Task goal
Each line of the data below that includes the string "lines" must be copied.

━━━ Data shown

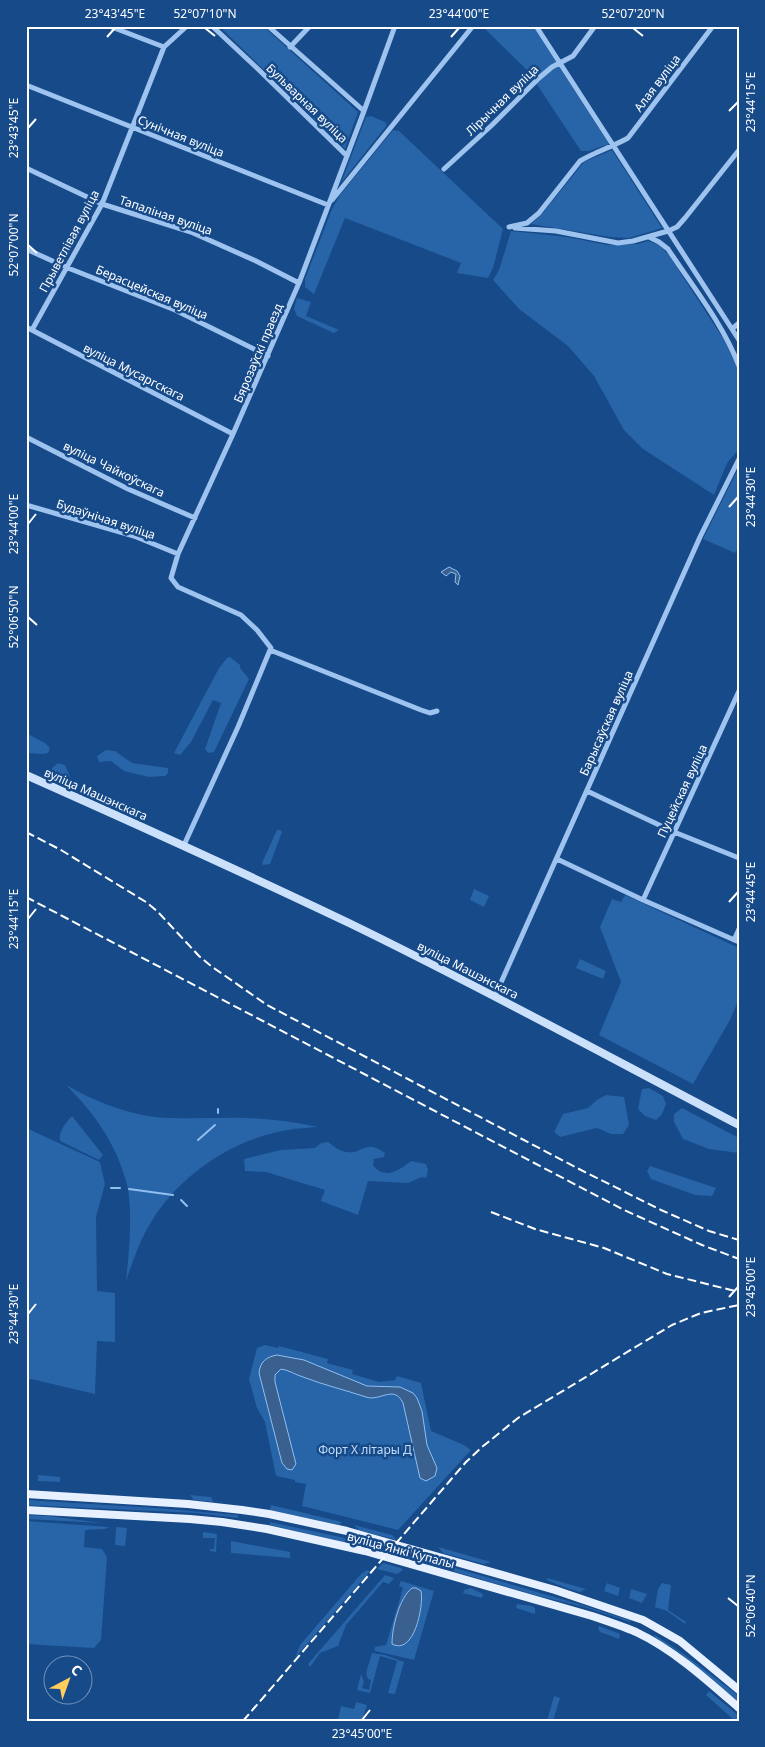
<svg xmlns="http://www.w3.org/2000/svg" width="765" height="1747" font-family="'Noto Sans',sans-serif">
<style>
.green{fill:#2864a8;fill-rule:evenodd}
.water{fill:#3a608f;stroke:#90bff1}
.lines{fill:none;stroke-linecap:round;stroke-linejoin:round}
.stream{stroke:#90bff1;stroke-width:2}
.street{stroke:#9ec3ef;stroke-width:5}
.secondary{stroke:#cbe0fa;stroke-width:8}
.primary{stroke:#e6f0ff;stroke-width:8}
.rail{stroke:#fff;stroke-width:2;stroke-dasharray:9 4;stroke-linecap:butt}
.ticks{fill:none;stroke:#fff;stroke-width:2}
.labels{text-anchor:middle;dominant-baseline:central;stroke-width:5;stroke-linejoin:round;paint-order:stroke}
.street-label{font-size:12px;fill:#fff;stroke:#164a89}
.park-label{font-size:12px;fill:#c4ddfb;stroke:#164a89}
.neatline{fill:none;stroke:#fff;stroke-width:2}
.ticks-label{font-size:12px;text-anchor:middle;fill:#fff}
</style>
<rect width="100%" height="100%" fill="#164a89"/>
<path class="green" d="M219,26H263L358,112L345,149Z
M482,26H533L609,144L589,151H581L528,71Z
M371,116L385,122L387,125L341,183L366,117Z
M393,130L399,131L503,229L493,268L488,278L457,273L461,263L345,218L314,294L305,287V279L332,209L340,195Z
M612,150L662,228L629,238L610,237L531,224L542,214L584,162Z
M511,231L567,237L607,245L638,244L648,241L659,245L668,254L732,352L739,374V449L727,463L714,495L643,449L624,430L594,376L568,346L519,309L493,280L499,270Z
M297,298L311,302L306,316L339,330L334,333L297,316L294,309Z
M739,467V546L735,553L703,539Z
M230,657L240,665V668L249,679L214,752L208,753L205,749L221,703L213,700L191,742L180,755L174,753L219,668L227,658Z
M26,733L45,743L50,748L48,753L43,754L26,753Z
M106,750L115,751L132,763L168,768V773L165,776L149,777L124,771L111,761L99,762L97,756Z
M58,763L65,765L69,774L70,781L65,782L51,775L52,768Z
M277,830H280L282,832L270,864L263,865L262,863Z
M474,889L489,896L484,907L470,900Z
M625,895L739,948V999L730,1020L693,1084L599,1035L621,982L600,927L612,899L621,902Z
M580,959L606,971L603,979L576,968Z
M66,1085C94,1101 124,1113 155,1117C186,1120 216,1117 247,1118C271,1119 294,1122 318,1127C308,1128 298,1128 288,1130C232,1139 178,1176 150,1224C139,1242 133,1261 126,1281C129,1254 133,1211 127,1185C117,1145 95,1114 66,1085Z
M649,1088L663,1096L666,1104L662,1114L656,1120L645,1116L638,1109L642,1089Z
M606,1095L624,1097L629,1125L623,1134H611L597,1128L560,1137L554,1132L563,1114L588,1108L597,1100Z
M682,1108L739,1138V1153L709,1149L683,1139L674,1122V1114Z
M72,1116L103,1155L99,1160L60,1141C58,1132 66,1122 72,1116Z
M26,1128L100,1162L105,1184L96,1217L97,1291L115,1293V1342L97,1341L95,1394L31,1379L26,1381Z
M328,1142C333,1146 340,1151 346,1152C363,1155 364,1138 385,1153L384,1157L374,1159L373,1165C384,1180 399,1171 411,1161L426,1164L428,1170L426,1178L422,1177L408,1183L368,1181L358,1215L321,1201L325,1190L266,1172L245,1171L244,1159L281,1150L315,1148L321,1143Z
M650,1166L716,1188L712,1196L695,1195L651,1179L647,1171Z
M265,1345L278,1348L279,1346L328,1359L327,1363L353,1370L352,1374L379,1382L395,1380L397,1376L421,1383L431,1431L464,1445L471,1450L398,1530L302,1506L306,1484L295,1482V1480L276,1476L265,1422L257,1408L249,1379L257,1348Z
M38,1475L60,1477V1482L38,1481Z
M190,1495L211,1497L213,1502L194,1500Z
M26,1500L156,1508L238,1515V1518L196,1513L26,1505Z
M271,1505L342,1522L339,1525L270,1510Z
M26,1515L49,1516L102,1523L26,1519Z
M26,1521L109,1527L105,1529L85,1530L84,1547L102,1549L107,1557L101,1640L94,1648L26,1644Z
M270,1522L354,1540L388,1548L385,1552L270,1525Z
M354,1525L392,1535L397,1540L359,1530Z
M116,1527L127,1528L125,1546L115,1545Z
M203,1532L217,1534L216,1552L210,1551V1549H214L215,1538H203Z
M231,1541L290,1552V1558L231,1553Z
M438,1547L491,1562L484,1564L443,1553Z
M397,1551L585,1606L631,1621L630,1622L584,1607L542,1597L396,1555Z
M383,1563L401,1568L403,1570L397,1574L377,1569Z
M367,1570L370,1571L295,1658L300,1645L361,1574Z
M385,1575L394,1578L389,1584L383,1582L346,1625L338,1646L320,1653L310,1667L308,1664Z
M547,1578L586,1589L580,1592C568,1589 558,1585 547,1580Z
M401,1581L434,1591L414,1660L375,1651V1647L386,1645L403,1588L399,1586ZM422,1600L419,1620L414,1632L392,1635L403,1601Z
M607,1583L620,1588L618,1596L604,1591Z
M662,1583L671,1585L668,1610L686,1622L685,1624L667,1611L655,1607L658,1589Z
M471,1588L483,1594L482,1598L463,1593L464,1590Z
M631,1589L647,1594L642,1603L629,1598Z
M517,1604L532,1606L535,1608V1614L516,1608Z
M599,1626L620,1634L619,1639L600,1632L598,1628Z
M655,1635L685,1655L739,1696V1702L677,1651L654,1637Z
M372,1653L385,1655L404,1662L395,1694L388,1693L397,1661L380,1656L370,1693L357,1690L361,1674L364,1682L362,1688L369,1690L371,1680L368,1679L366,1673Z
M709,1691L739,1716V1721H735L706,1695Z
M554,1696L560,1698L553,1721H547Z
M356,1702L367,1705L362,1721L338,1720L341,1706L354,1709Z"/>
<path class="water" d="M449,567L457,571L460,576L458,585L455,582L456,574L451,572L446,576L441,572Z
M277,1355L304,1360L367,1386L400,1387L413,1393L417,1398L422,1411L427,1445L437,1468L435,1476L426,1481L420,1478L403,1403C394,1384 380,1402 366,1397C345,1390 324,1385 303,1377C296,1375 289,1370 281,1369L275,1375V1382L296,1464L292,1470L287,1469L282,1463L259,1373C260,1362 266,1357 277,1355Z
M412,1588H416L421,1591C424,1606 414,1656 392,1644C392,1628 399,1598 412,1588Z"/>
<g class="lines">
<path class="stream" d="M218,1113V1109
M198,1140L215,1125
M111,1188H120
M129,1189L173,1195
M181,1200L187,1206"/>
<path class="street" d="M109,26L164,47
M212,26L259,70L347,156
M268,26L364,111
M536,26L739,340
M290,47L310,26
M26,85L328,205
M26,168L102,204L191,232L256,261L299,283
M444,169L492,125L539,78L552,67L573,56L595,26
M332,200L473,26
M509,227L527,223L539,213L580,161C595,152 612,147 628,138L713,26
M515,228L556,231L618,243L633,241L668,231L677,227L685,218L739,150
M649,237L659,242L668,249C693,287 723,324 739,366
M26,249L68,268L175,310L268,356
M26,327L233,434
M732,329L739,323
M32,330L102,204L164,47L187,26
M26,437L128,489L195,518
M26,505L134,536L178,554
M270,650L271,648L257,630L241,615L178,587L171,578L178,554L233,434L299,283L364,111L395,26
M270,650L421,710L430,713L437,711
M587,791L674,832L739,858
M184,845L238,727L270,650
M557,859L643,900L739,942
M643,900L739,691
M734,940L739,929
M495,996L700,537L739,459"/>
<path class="secondary" d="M26,775C134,823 242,872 349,923C481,987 609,1057 739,1125"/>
<path class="primary" d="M26,1494L188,1504L242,1510L269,1514L347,1531L555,1590L643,1620L680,1641L739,1690
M26,1510L190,1519L222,1522L267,1529L365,1551L592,1616C607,1621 622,1626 636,1632C674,1650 707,1680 739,1708"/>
<path class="rail" d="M26,832L61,850L146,902L158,912L199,956L211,966L267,1005L579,1169L661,1210L709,1231L739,1240
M26,897L624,1210L702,1245L739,1259
M491,1212L535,1229L604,1248L667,1274L739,1292
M243,1721L466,1462L482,1447L518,1418L672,1325L701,1313L739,1305"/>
</g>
<path class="ticks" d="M205,28L215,36M633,28L643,36M107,37L115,28M451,37L459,28M729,111L738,102M28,128L36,119M28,245L37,253M729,507L738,497M28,524L36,514M28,617L37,625M729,902L738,892M28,919L36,909M729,1297L738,1287M28,1314L36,1304M728,1598L738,1606M362,1720L370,1710"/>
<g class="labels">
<g class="street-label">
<text transform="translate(657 83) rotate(-53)">Алая вуліца</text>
<text transform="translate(502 100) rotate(-44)">Лірычная вуліца</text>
<text transform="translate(307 103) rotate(44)">Бульварная вуліца</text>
<text transform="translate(181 136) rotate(22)">Сунічная вуліца</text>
<text transform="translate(166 215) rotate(19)">Тапаліная вуліца</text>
<text transform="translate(69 241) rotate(-62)">Прыветлівая вуліца</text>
<text transform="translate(152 292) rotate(23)">Берасцейская вуліца</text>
<text transform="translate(258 353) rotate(-67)">Бярозаўскі праезд</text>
<text transform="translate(134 372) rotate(27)">вуліца Мусаргскага</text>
<text transform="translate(114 469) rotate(26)">вуліца Чайкоўскага</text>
<text transform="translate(106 519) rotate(18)">Будаўнічая вуліца</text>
<text transform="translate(606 723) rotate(-66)">Барысаўская вуліца</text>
<text transform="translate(682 791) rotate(-65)">Пуцейская вуліца</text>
<text transform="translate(96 794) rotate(24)">вуліца Машэнскага</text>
<text transform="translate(468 970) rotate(27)">вуліца Машэнскага</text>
<text transform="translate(401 1550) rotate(15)">вуліца Янкі Купалы</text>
</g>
<g class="park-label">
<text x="365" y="1449">Форт X літары Д</text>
</g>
</g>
<rect width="765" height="1747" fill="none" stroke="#164a89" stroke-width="55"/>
<g transform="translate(68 1680) rotate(41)"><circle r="24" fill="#164a89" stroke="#7392b8"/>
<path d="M0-4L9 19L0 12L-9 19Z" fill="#ffce5c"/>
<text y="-8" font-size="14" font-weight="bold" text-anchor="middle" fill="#ffffff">С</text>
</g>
<rect x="28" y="28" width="710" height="1692" class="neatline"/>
<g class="ticks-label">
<text x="115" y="18">23°43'45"E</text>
<text x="205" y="18">52°07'10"N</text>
<text x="459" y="18">23°44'00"E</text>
<text x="633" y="18">52°07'20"N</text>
<text transform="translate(751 102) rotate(-90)" y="4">23°44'15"E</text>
<text transform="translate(14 128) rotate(-90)" y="4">23°43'45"E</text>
<text transform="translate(14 245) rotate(-90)" y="4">52°07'00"N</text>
<text transform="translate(751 497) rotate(-90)" y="4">23°44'30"E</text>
<text transform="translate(14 524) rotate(-90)" y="4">23°44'00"E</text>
<text transform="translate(14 617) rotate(-90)" y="4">52°06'50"N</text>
<text transform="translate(751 892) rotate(-90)" y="4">23°44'45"E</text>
<text transform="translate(14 919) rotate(-90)" y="4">23°44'15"E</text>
<text transform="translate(751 1287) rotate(-90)" y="4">23°45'00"E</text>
<text transform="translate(14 1314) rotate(-90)" y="4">23°44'30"E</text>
<text transform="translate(751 1606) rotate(-90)" y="4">52°06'40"N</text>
<text x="362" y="1738">23°45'00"E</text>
</g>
</svg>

━━━━━━

Reply to the exercise
.lines{fill:none;stroke-linecap:round;stroke-linejoin:round}
<g class="lines">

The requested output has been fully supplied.